Pick out every line in the entries below that contains the string "import", and copy each one. Case counts when matching.

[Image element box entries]
------------------------------------

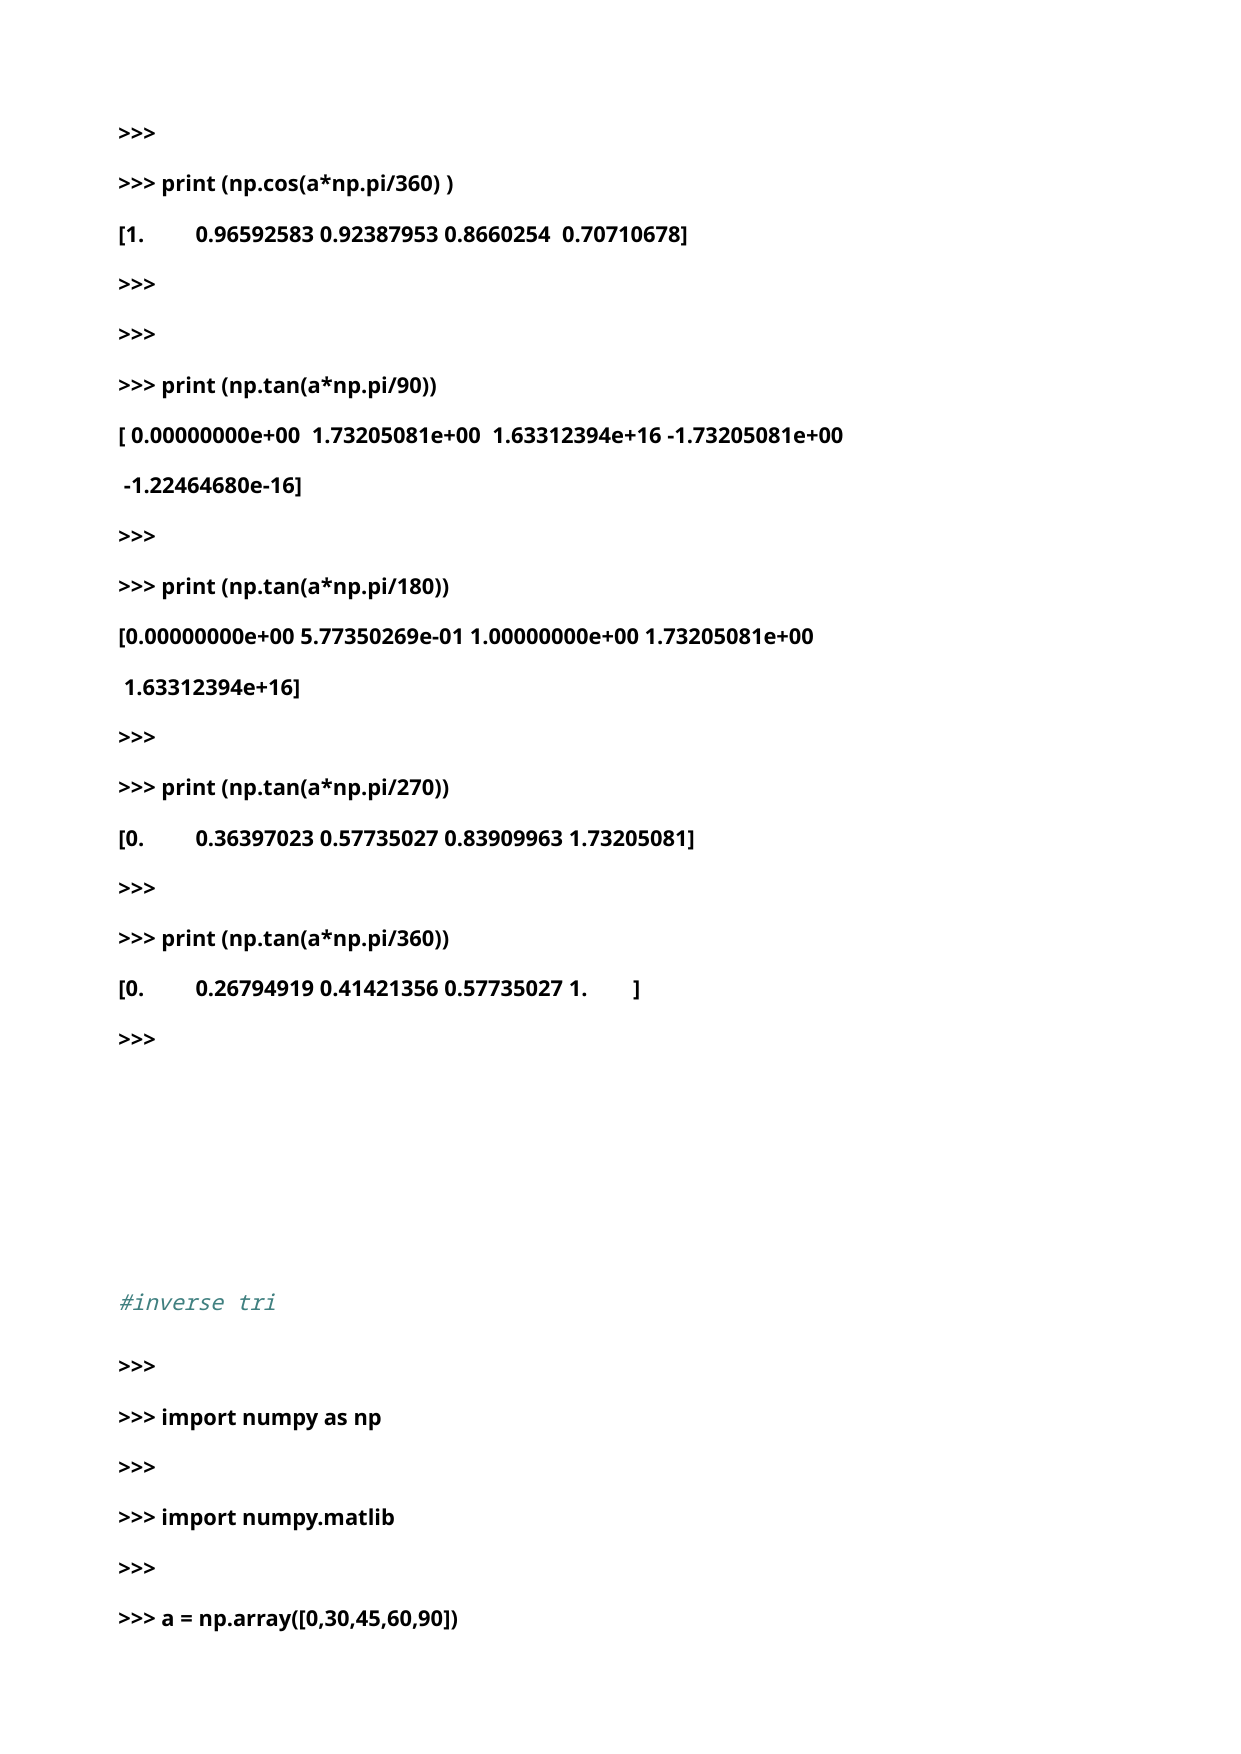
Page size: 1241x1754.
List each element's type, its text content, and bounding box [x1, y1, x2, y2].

text >>> [118, 319, 1122, 349]
text #inverse tri [118, 1287, 1122, 1317]
text -1.22464680e-16] [118, 470, 1122, 500]
text [0.00000000e+00 5.77350269e-01 1.00000000e+00 1.73205081e+00 [118, 621, 1122, 651]
text 1.63312394e+16] [118, 672, 1122, 701]
text [1. 0.96592583 0.92387953 0.8660254 0.70710678] [118, 219, 1122, 248]
text >>> [118, 118, 1122, 148]
text [ 0.00000000e+00 1.73205081e+00 1.63312394e+16 -1.73205081e+00 [118, 420, 1122, 450]
text >>> [118, 1553, 1122, 1582]
text [0. 0.26794919 0.41421356 0.57735027 1. ] [118, 973, 1122, 1003]
text >>> import numpy.matlib [118, 1502, 1122, 1532]
text >>> print (np.cos(a*np.pi/360) ) [118, 168, 1122, 198]
text >>> print (np.tan(a*np.pi/270)) [118, 772, 1122, 802]
text >>> [118, 722, 1122, 752]
text >>> a = np.array([0,30,45,60,90]) [118, 1603, 1122, 1633]
text >>> [118, 521, 1122, 550]
text >>> [118, 1024, 1122, 1053]
text >>> print (np.tan(a*np.pi/90)) [118, 370, 1122, 399]
text >>> [118, 269, 1122, 299]
text >>> print (np.tan(a*np.pi/360)) [118, 923, 1122, 953]
text >>> [118, 1452, 1122, 1482]
text >>> [118, 873, 1122, 903]
text [0. 0.36397023 0.57735027 0.83909963 1.73205081] [118, 822, 1122, 852]
text >>> [118, 1317, 1122, 1381]
text >>> print (np.tan(a*np.pi/180)) [118, 571, 1122, 601]
text >>> import numpy as np [118, 1402, 1122, 1431]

------------------------------------

» **Task result**:
text >>> import numpy.matlib [118, 1502, 1122, 1532]
text >>> import numpy as np [118, 1402, 1122, 1431]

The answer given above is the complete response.